2. How do you make choices on the fly when you have different tasks and projects that need to be prioritized?
The software engineer’s life cycle is broken up into “seasons”: the storm, the calm-between-the-storms and then (you guessed it) another storm. The project cycle of successful companies means that there will never be too long a period without important deadlines or two dozen important decisions that need to be made now. Swapping horror stories (or heroic victories) with co-workers will give you a sense of how they operate under pressure, how they make decisions at critical moments and, importantly, how they react to some potential conflict under intense circumstances. Share your own experiences to give them a sense of what your experience has taught you as well as what you may expect of prospective team members.
3. Are there any programming mistakes that are really unforgivable?
Get ready for more horror stories when you ask this one, but don’t forget to listen closely. As you listen to your co-workers’ stories, you’ll be getting a sense of what their standards are – both for themselves and for other members on their team. But don’t assume that “high standards” translate to “perfect team member.” A scrupulous programmer who tries to correct everybody’s perceived mistakes can be not only a major downer but a major drag on valuable resources like time, attention and patience. Mistakes happen, so try to gauge your colleague’s relationship to error – as well as how likely they are to bounce back after a misstep to make things right again.
4. Have you ever had to work in a multi-disciplinary team?
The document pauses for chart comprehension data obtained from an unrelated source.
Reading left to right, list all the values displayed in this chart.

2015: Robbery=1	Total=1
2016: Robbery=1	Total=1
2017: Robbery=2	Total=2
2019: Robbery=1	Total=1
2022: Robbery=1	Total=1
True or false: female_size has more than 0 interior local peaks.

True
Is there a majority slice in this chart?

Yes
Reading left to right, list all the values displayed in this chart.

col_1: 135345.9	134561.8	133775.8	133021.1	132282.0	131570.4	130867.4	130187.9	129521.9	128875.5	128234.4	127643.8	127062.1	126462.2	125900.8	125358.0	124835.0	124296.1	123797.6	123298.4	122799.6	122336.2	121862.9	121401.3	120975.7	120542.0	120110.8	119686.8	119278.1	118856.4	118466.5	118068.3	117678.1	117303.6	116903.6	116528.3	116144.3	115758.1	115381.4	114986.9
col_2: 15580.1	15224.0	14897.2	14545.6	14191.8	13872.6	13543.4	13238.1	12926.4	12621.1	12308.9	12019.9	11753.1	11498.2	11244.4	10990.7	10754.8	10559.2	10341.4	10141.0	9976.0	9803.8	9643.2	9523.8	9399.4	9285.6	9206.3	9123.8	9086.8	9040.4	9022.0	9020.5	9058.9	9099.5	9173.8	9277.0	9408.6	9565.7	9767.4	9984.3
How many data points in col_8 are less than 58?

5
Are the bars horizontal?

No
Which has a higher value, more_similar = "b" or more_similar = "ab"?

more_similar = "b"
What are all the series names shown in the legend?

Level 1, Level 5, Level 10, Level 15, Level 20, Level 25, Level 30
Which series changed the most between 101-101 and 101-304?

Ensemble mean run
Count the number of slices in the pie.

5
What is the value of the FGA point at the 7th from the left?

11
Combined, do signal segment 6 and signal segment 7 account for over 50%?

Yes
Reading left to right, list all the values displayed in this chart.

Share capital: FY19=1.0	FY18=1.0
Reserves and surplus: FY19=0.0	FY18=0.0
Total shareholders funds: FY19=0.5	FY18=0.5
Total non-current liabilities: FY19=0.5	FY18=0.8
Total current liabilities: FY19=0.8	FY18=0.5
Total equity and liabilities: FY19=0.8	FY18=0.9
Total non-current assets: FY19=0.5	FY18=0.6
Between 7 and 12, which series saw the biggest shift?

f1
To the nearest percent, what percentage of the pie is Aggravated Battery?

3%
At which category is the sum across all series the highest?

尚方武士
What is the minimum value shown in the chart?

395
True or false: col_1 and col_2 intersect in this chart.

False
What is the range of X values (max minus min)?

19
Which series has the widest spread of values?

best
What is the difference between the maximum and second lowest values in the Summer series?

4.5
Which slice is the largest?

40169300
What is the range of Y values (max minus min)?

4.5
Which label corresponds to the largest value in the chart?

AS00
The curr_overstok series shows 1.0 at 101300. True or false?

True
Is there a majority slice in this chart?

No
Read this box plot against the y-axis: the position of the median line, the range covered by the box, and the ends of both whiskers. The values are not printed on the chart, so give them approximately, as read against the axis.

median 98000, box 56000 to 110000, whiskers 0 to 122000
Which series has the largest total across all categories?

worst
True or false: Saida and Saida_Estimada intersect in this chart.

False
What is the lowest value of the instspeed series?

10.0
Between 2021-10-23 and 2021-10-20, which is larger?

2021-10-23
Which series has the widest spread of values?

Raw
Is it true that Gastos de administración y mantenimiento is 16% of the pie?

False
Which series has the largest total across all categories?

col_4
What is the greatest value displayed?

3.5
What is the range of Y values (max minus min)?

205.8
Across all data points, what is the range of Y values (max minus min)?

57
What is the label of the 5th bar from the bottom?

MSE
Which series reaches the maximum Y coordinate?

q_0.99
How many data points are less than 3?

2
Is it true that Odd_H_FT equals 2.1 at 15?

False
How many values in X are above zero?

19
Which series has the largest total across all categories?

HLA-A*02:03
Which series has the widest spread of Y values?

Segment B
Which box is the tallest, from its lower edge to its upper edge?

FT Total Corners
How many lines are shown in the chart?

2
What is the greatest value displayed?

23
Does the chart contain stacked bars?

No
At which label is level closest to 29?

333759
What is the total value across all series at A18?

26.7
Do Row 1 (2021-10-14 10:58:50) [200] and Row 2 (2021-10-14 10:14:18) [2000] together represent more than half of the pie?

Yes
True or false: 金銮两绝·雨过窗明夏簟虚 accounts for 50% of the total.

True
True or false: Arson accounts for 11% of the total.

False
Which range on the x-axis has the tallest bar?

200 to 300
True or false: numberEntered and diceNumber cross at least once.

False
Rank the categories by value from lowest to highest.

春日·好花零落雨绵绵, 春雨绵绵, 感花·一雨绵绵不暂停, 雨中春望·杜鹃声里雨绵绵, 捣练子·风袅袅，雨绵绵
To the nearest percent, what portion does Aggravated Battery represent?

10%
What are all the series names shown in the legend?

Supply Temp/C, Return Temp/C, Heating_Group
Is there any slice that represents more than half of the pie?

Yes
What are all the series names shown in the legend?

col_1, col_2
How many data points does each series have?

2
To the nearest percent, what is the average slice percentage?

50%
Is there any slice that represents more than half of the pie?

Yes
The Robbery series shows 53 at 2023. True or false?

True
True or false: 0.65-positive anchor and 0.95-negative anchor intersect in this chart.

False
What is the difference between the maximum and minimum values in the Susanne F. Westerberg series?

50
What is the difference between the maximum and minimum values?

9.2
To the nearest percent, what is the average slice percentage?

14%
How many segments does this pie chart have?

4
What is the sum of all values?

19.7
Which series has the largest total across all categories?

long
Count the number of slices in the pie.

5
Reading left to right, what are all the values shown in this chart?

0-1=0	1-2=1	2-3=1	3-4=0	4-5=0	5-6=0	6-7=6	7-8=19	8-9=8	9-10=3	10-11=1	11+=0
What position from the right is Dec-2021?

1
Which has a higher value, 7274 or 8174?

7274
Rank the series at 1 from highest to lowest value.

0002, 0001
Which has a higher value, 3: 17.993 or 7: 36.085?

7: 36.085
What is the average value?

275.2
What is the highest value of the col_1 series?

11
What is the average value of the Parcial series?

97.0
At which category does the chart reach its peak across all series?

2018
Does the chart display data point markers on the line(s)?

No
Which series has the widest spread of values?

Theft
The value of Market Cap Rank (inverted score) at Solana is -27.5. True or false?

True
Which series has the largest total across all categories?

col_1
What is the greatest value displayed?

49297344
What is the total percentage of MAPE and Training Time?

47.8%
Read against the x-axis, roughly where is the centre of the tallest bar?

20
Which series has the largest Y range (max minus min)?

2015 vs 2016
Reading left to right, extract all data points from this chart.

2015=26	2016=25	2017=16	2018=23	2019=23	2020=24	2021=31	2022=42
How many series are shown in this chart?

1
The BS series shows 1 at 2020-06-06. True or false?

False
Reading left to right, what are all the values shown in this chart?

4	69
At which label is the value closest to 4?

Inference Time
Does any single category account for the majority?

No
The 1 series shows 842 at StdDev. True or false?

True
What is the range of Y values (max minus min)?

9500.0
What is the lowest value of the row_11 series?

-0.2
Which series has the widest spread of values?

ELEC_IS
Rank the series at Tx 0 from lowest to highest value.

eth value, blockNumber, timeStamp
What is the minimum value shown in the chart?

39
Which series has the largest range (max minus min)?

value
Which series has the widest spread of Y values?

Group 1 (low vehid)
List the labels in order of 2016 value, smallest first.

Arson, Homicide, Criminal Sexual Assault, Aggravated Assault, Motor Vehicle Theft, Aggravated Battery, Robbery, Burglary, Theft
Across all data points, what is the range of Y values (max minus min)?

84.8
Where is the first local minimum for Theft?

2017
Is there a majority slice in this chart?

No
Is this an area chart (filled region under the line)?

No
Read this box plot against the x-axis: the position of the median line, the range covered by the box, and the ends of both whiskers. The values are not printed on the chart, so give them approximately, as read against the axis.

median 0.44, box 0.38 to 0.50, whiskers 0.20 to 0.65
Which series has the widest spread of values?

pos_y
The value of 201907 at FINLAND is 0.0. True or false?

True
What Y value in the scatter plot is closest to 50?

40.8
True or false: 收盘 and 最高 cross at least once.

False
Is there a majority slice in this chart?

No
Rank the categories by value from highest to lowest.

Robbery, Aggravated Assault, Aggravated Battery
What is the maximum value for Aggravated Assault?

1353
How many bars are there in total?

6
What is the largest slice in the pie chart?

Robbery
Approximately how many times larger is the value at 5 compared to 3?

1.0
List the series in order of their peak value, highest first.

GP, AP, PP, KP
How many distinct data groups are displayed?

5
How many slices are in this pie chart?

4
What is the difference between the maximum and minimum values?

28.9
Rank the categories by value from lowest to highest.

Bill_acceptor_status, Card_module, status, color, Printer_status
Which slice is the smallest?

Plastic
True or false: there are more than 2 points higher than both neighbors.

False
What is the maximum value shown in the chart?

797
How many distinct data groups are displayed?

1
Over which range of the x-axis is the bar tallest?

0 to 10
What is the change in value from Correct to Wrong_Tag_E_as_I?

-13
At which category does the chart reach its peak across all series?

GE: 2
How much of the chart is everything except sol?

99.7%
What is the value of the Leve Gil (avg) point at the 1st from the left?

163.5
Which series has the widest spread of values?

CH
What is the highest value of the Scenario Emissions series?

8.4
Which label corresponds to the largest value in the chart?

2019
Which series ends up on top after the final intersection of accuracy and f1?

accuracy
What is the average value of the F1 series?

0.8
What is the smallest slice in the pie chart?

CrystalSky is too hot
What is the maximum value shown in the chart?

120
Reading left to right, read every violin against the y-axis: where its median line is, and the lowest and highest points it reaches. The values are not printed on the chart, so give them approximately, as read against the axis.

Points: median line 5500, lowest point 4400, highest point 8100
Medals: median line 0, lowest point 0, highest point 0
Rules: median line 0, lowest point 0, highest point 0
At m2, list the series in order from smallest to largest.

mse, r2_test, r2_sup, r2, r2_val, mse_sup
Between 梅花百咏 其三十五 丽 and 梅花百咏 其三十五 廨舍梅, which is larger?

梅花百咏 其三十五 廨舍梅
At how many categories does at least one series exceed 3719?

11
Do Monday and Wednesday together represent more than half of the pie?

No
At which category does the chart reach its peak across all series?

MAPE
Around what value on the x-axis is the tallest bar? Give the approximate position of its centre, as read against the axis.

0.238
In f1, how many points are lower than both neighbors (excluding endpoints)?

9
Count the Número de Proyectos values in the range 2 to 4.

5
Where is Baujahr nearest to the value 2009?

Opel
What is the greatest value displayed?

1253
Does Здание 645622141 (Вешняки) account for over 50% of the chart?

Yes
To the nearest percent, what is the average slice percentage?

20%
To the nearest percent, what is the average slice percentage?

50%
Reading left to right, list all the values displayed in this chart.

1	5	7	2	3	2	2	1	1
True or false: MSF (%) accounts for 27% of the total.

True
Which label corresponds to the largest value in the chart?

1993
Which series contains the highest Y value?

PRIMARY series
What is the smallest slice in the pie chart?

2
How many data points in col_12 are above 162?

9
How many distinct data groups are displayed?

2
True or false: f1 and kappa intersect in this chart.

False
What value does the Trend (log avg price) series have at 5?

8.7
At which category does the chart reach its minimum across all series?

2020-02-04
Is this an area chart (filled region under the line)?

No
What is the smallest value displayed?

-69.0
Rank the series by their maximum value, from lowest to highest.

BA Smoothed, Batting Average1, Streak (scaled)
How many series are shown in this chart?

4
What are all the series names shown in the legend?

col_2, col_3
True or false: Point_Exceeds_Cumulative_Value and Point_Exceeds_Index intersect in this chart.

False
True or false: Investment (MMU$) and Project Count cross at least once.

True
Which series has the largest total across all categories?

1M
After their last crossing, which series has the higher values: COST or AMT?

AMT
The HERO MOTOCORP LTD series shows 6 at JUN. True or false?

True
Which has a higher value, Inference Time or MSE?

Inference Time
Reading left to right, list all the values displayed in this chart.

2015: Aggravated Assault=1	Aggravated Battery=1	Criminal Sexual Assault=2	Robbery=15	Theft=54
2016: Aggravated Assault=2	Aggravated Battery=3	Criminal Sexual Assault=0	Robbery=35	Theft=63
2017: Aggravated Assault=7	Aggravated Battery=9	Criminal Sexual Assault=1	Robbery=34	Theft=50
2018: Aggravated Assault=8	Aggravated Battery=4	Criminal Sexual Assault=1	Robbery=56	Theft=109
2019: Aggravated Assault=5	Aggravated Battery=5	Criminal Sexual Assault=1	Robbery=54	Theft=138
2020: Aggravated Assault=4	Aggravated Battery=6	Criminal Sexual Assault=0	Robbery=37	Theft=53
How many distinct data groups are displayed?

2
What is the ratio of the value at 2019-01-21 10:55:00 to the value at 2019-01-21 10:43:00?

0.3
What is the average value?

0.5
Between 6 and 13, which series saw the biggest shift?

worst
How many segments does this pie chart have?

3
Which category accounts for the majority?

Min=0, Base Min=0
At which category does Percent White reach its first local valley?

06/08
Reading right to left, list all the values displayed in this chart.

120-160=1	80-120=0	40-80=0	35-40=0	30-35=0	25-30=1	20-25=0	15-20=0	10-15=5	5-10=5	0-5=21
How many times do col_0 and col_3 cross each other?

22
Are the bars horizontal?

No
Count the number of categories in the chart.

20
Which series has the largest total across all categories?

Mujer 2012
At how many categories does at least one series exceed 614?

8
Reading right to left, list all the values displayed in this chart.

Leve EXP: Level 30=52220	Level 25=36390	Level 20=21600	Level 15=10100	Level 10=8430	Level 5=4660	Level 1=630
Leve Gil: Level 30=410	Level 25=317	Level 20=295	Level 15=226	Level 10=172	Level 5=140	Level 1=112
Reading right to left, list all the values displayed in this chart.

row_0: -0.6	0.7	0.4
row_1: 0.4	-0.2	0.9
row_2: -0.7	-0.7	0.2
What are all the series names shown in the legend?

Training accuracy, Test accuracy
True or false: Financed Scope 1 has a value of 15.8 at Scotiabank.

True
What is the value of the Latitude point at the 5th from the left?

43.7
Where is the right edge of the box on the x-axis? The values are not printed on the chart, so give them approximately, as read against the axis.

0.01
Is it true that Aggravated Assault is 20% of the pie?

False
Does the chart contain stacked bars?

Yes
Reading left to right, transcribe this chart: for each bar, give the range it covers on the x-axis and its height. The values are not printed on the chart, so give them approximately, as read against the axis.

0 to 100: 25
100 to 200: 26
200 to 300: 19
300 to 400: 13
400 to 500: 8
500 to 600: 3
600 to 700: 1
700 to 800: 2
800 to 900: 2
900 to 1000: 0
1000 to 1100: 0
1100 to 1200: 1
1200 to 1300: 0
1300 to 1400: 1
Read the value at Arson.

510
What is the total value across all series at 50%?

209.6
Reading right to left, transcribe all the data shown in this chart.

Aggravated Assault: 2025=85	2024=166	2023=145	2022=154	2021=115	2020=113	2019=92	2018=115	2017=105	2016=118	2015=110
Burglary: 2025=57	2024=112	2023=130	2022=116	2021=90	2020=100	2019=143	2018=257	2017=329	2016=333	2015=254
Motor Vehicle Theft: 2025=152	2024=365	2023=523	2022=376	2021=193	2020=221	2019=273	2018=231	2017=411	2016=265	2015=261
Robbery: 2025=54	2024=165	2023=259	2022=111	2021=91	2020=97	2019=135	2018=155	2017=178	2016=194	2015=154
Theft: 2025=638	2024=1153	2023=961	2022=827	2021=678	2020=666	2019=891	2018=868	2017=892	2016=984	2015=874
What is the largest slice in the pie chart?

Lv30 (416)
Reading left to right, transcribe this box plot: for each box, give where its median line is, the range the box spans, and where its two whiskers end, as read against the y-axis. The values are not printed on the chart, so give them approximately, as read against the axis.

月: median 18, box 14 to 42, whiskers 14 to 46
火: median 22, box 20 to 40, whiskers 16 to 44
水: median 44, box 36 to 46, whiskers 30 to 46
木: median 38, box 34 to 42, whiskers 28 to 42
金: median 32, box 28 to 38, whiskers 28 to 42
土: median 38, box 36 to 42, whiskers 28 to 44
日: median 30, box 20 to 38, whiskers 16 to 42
It’s interesting to know a co-worker’s history with different teams, both tech-savvy and otherwise. Do they have patience when they have to explain technical work or tasks in everyday language? Are they able to bring newbies up to speed? Do they have a sense of entitlement that makes them avoid having to work with people who know less about programming than they do? Listening to their response is going to give you a better idea of how much they’re a team player than asking about that directly. By asking this question, you’ll also be communicating to your co-worker your own dedication to thinking outside the box.
5. What do you think it would be like, being part of our team?
Here’s where you might really start blowing your cover – asking co-workers about specific team roles is going to drop major hints that you’re on the hunt for talent. Which is fine. If they ask what your deal is, tell them. But don’t let them avoid the question: having them share about what they think a role like this would look like will give you a good idea how knowledgeable they are regarding the tasks you’re hiring for. If they only have a vague idea of what the position would bring with it, that’s okay too – this gives you an idea of the resources you’d have to invest in the training process. If you’ve got the right person, training them up will be far from the hardest task on your plate. Throughout the conversation, indicate that you welcome similar questions from their end. They’re here to learn about you just as much as you are about them.
Don’t forget – if you’re asking them questions, they’ll probably have questions for you. Be honest, clear and forthcoming with your answers. Building rapport and trust is one of the best things you can do when looking to assemble a team that’s ready to work together on a project for the long haul.